Since the day one when I joined Scribd, I was thinking about the fact that 90+% of our traffic is going to the document view pages, which is a single action in our documents controller. I was wondering how could we improve this action responsiveness and make our users happier.
Few times I was creating a git branches and hacking this action trying to implement some sort of page-level caching to make things faster. But all the time results weren’t as good as I’d like them to be. So, branches were sitting there and waiting for a better idea.
Few months ago my good friend has joined Scribd and we’ve started thinking on this problem together. As the result of our brainstorming we’ve managed to figure out what were the problems preventing us from doing efficient caching:
- First of all, a lots of code in the action is changing the page view if our visitor is a bot (no, not a cloaking, just some minor adjustments of the view).
- Second problem was a set of differences in the view for anonymous and logged in users.
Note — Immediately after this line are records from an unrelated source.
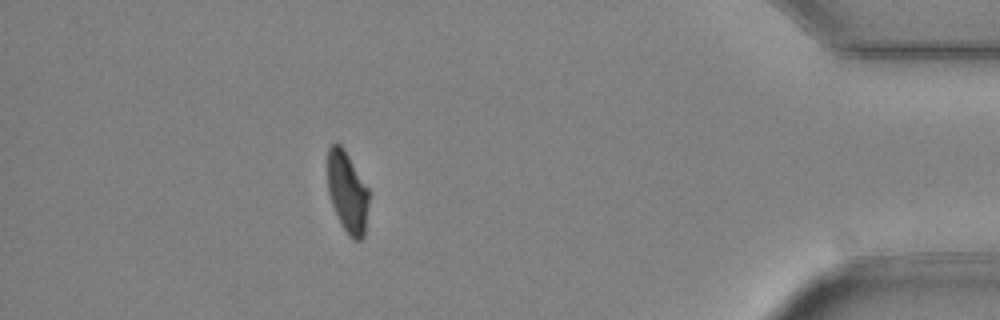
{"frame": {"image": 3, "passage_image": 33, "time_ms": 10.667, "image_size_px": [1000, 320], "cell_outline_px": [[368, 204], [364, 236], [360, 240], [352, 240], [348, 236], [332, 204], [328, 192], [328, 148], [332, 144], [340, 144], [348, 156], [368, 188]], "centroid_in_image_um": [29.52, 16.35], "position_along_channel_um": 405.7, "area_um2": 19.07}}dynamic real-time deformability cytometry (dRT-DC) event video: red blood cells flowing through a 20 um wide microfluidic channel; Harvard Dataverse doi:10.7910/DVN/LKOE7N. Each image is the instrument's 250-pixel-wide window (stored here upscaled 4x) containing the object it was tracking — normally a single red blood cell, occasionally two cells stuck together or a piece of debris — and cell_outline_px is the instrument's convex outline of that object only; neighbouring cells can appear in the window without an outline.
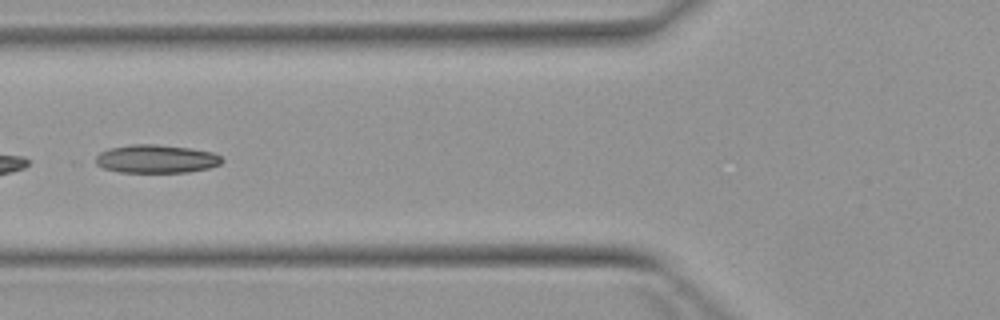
{"species": "Egyptian fruit bat (a non-hibernating species)", "species_latin": "Rousettus aegyptiacus", "temperature_condition": "warm", "stored_images_in_passage": 6, "camera_frame_rate_fps": 3000, "um_per_image_px": 0.085, "animal": {"sex": "female"}, "frame": {"image": 1, "passage_image": 6, "time_ms": 6.667, "image_size_px": [1000, 320], "cell_outline_px": [[224, 160], [220, 164], [208, 168], [188, 172], [120, 172], [104, 168], [96, 164], [96, 156], [100, 152], [108, 148], [132, 144], [156, 144], [192, 148], [212, 152], [220, 156]], "centroid_in_image_um": [13.28, 13.5], "position_along_channel_um": 112.5, "area_um2": 20.87}}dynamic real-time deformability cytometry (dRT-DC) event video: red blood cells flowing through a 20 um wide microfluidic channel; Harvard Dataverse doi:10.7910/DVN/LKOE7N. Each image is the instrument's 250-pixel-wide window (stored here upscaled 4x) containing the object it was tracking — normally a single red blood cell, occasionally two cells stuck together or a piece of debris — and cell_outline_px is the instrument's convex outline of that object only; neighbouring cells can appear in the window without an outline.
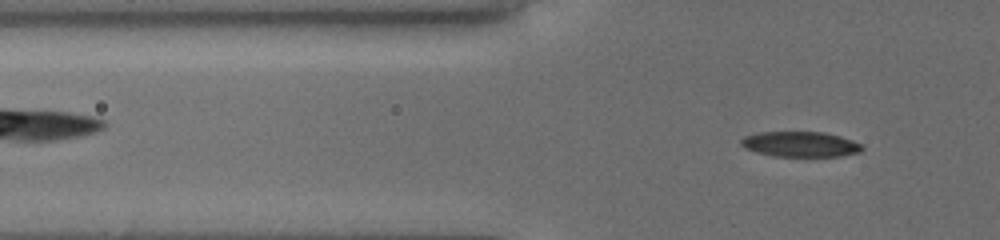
{"species": "common noctule bat (a hibernating species)", "species_latin": "Nyctalus noctula", "temperature_condition": "cold", "stored_images_in_passage": 49, "camera_frame_rate_fps": 3000, "um_per_image_px": 0.085, "animal": {"sex": "female", "body_mass_g": 19.5, "forearm_length_mm": 54.1}, "frame": {"image": 1, "passage_image": 22, "time_ms": 6.0, "image_size_px": [1000, 240], "cell_outline_px": [[864, 148], [860, 152], [840, 156], [772, 156], [756, 152], [744, 148], [740, 144], [740, 140], [744, 136], [760, 132], [824, 132], [840, 136], [864, 144]], "centroid_in_image_um": [68.04, 12.26], "position_along_channel_um": 57.8, "area_um2": 17.98}}
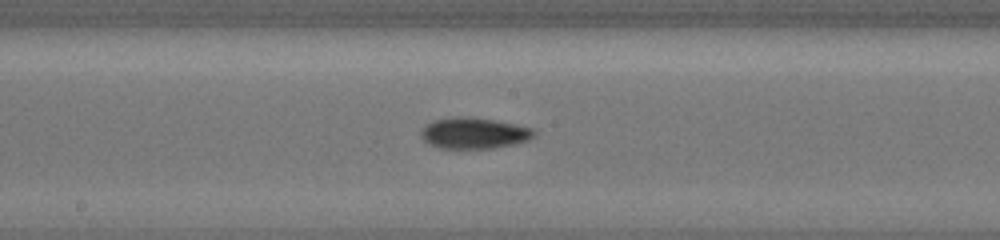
{"frame": {"image": 2, "passage_image": 37, "time_ms": 10.333, "image_size_px": [1000, 240], "cell_outline_px": [[536, 132], [528, 140], [512, 144], [492, 148], [440, 148], [428, 144], [420, 136], [420, 132], [432, 120], [456, 116], [460, 116], [492, 120], [532, 128]], "centroid_in_image_um": [40.24, 11.32], "position_along_channel_um": 208.0, "area_um2": 20.11}}
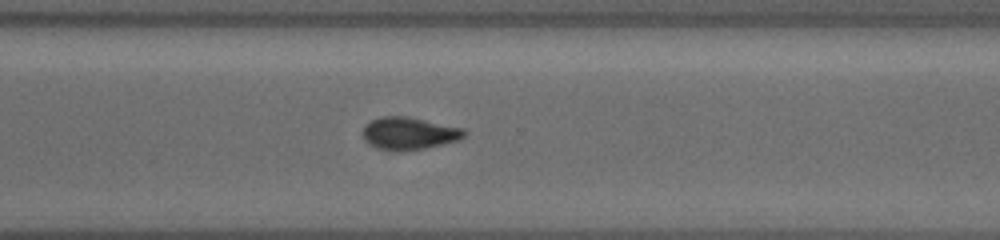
{"frame": {"image": 3, "passage_image": 48, "time_ms": 13.667, "image_size_px": [1000, 240], "cell_outline_px": [[464, 136], [456, 140], [424, 148], [376, 148], [368, 144], [364, 140], [364, 128], [372, 120], [380, 116], [408, 116], [460, 128], [464, 132]], "centroid_in_image_um": [34.72, 11.29], "position_along_channel_um": 335.9, "area_um2": 18.09}}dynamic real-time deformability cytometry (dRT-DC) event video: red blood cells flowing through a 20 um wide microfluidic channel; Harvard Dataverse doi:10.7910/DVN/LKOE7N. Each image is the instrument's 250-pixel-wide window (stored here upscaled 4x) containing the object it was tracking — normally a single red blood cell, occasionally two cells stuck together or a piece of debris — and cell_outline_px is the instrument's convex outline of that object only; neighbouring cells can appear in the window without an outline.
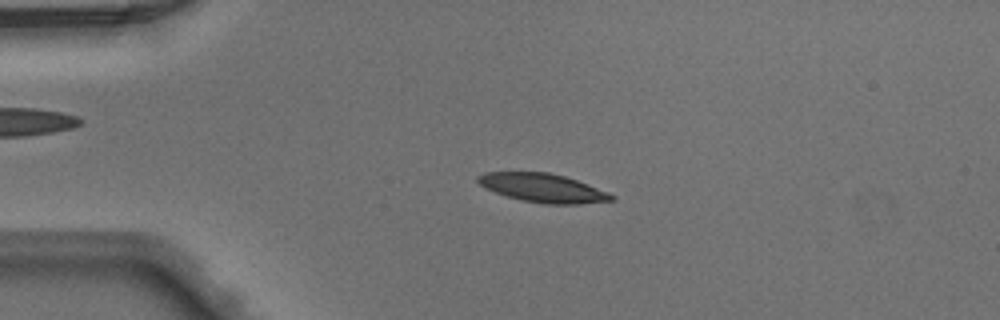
{"species": "Egyptian fruit bat (a non-hibernating species)", "species_latin": "Rousettus aegyptiacus", "temperature_condition": "warm", "stored_images_in_passage": 48, "camera_frame_rate_fps": 3000, "um_per_image_px": 0.085, "animal": {"sex": "male"}, "frame": {"image": 1, "passage_image": 11, "time_ms": 3.333, "image_size_px": [1000, 320], "cell_outline_px": [[616, 200], [580, 204], [544, 204], [524, 200], [508, 196], [496, 192], [480, 184], [476, 180], [476, 176], [484, 172], [548, 172], [564, 176], [588, 184], [608, 192], [616, 196]], "centroid_in_image_um": [46.18, 15.97], "position_along_channel_um": 38.8, "area_um2": 22.2}}
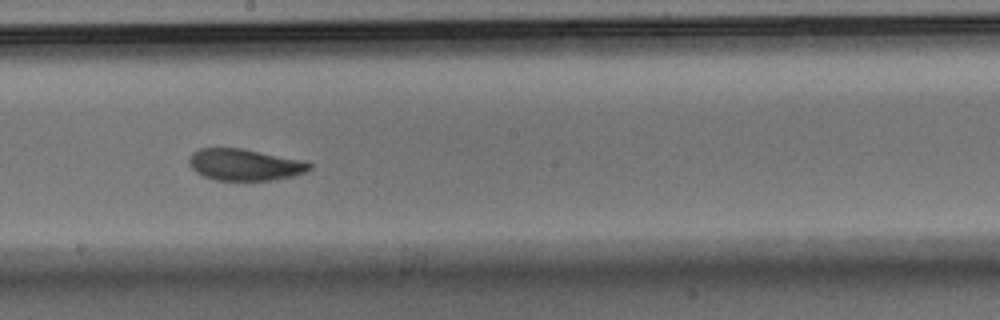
{"frame": {"image": 2, "passage_image": 27, "time_ms": 8.667, "image_size_px": [1000, 320], "cell_outline_px": [[312, 168], [304, 172], [292, 176], [272, 180], [216, 180], [204, 176], [196, 172], [192, 168], [188, 160], [188, 156], [192, 152], [200, 148], [240, 148], [304, 160], [312, 164]], "centroid_in_image_um": [20.78, 13.99], "position_along_channel_um": 227.4, "area_um2": 22.14}}
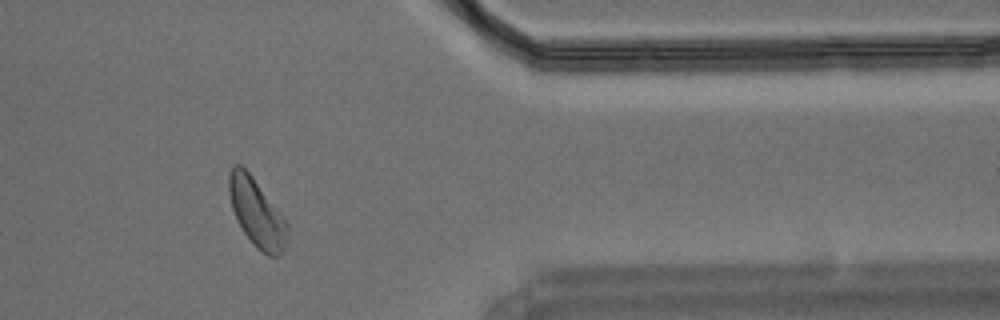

- And finally, third problem was the fact that the page has a few blocks that change pretty dynamically: document stats pane and comments lists.
All these problems when combined were creating a lots of pain when I was trying to cache a whole page. When we’ve figured them out, we’ve started thinking on how could we generalize possible combinations of those factors and possible approaches to caching.
There is a well known idea in web applications development: the fastest web app action is an action that does not require any code to be executed on your application server. So, first idea we’ve tried to think about was some approach that would definitely reduce the number of hits on our app servers. This idea was based on HTTP protocol features related to Last-Modified and E-Tag headers. But there was a problem – not so many users go to the same page twice so even if we’d make the page cacheable, it wouldn’t help too much. But the idea of full page caching outside of the application was really good and we’ve started playing with it to figure out how to use it in production.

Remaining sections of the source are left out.